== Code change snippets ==
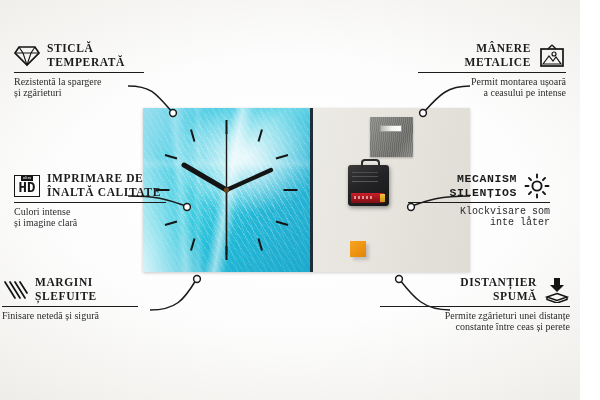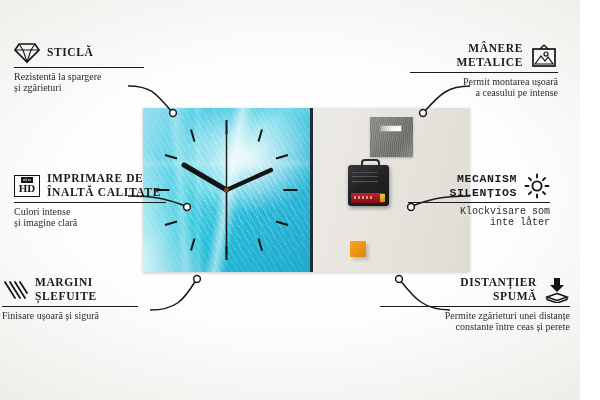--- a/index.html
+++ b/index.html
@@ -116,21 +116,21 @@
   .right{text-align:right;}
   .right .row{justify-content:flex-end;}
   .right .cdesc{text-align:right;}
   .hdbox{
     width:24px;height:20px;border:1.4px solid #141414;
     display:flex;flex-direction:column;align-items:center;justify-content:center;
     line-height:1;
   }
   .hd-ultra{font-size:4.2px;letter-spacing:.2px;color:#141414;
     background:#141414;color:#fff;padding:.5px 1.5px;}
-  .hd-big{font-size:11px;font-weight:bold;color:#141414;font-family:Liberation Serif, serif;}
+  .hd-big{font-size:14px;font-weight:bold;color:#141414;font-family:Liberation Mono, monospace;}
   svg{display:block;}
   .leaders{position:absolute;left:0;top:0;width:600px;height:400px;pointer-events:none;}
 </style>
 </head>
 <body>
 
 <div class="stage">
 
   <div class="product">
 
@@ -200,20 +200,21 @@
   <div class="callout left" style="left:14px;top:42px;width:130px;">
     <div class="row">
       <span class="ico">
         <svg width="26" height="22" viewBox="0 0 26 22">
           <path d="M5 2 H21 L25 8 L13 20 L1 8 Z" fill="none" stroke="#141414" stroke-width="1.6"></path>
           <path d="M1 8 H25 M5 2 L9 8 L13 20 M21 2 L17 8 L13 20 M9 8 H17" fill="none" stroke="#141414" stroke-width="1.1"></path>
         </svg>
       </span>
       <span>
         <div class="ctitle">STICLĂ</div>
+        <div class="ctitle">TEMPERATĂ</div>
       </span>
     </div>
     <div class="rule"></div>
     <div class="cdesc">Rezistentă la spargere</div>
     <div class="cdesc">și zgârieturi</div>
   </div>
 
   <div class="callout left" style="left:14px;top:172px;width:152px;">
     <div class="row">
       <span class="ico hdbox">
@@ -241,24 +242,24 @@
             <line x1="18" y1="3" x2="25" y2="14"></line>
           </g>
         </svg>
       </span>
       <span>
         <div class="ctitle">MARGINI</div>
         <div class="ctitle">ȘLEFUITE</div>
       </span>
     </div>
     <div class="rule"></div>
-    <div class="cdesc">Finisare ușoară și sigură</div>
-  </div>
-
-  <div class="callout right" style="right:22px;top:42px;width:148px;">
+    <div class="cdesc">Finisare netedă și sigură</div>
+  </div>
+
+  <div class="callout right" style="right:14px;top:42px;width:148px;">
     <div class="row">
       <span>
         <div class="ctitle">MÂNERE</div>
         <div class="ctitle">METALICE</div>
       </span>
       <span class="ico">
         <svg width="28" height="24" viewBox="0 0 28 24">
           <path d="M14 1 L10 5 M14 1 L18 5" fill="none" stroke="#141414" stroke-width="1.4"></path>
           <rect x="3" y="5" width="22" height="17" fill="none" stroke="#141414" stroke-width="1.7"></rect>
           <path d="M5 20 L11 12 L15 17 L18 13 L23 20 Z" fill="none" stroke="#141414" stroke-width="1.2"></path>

== YOUR OBJECTIVE ==
Output the data exactly. Leave every picture out.

== ANSWER SPACE ==
--- a/index.html
+++ b/index.html
@@ -116,21 +116,21 @@
   .right{text-align:right;}
   .right .row{justify-content:flex-end;}
   .right .cdesc{text-align:right;}
   .hdbox{
     width:24px;height:20px;border:1.4px solid #141414;
     display:flex;flex-direction:column;align-items:center;justify-content:center;
     line-height:1;
   }
   .hd-ultra{font-size:4.2px;letter-spacing:.2px;color:#141414;
     background:#141414;color:#fff;padding:.5px 1.5px;}
-  .hd-big{font-size:11px;font-weight:bold;color:#141414;font-family:Liberation Serif, serif;}
+  .hd-big{font-size:14px;font-weight:bold;color:#141414;font-family:Liberation Mono, monospace;}
   svg{display:block;}
   .leaders{position:absolute;left:0;top:0;width:600px;height:400px;pointer-events:none;}
 </style>
 </head>
 <body>
 
 <div class="stage">
 
   <div class="product">
 
@@ -200,20 +200,21 @@
   <div class="callout left" style="left:14px;top:42px;width:130px;">
     <div class="row">
       <span class="ico">
         <svg width="26" height="22" viewBox="0 0 26 22">
           <path d="M5 2 H21 L25 8 L13 20 L1 8 Z" fill="none" stroke="#141414" stroke-width="1.6"></path>
           <path d="M1 8 H25 M5 2 L9 8 L13 20 M21 2 L17 8 L13 20 M9 8 H17" fill="none" stroke="#141414" stroke-width="1.1"></path>
         </svg>
       </span>
       <span>
         <div class="ctitle">STICLĂ</div>
+        <div class="ctitle">TEMPERATĂ</div>
       </span>
     </div>
     <div class="rule"></div>
     <div class="cdesc">Rezistentă la spargere</div>
     <div class="cdesc">și zgârieturi</div>
   </div>
 
   <div class="callout left" style="left:14px;top:172px;width:152px;">
     <div class="row">
       <span class="ico hdbox">
@@ -241,24 +242,24 @@
             <line x1="18" y1="3" x2="25" y2="14"></line>
           </g>
         </svg>
       </span>
       <span>
         <div class="ctitle">MARGINI</div>
         <div class="ctitle">ȘLEFUITE</div>
       </span>
     </div>
     <div class="rule"></div>
-    <div class="cdesc">Finisare ușoară și sigură</div>
-  </div>
-
-  <div class="callout right" style="right:22px;top:42px;width:148px;">
+    <div class="cdesc">Finisare netedă și sigură</div>
+  </div>
+
+  <div class="callout right" style="right:14px;top:42px;width:148px;">
     <div class="row">
       <span>
         <div class="ctitle">MÂNERE</div>
         <div class="ctitle">METALICE</div>
       </span>
       <span class="ico">
         <svg width="28" height="24" viewBox="0 0 28 24">
           <path d="M14 1 L10 5 M14 1 L18 5" fill="none" stroke="#141414" stroke-width="1.4"></path>
           <rect x="3" y="5" width="22" height="17" fill="none" stroke="#141414" stroke-width="1.7"></rect>
           <path d="M5 20 L11 12 L15 17 L18 13 L23 20 Z" fill="none" stroke="#141414" stroke-width="1.2"></path>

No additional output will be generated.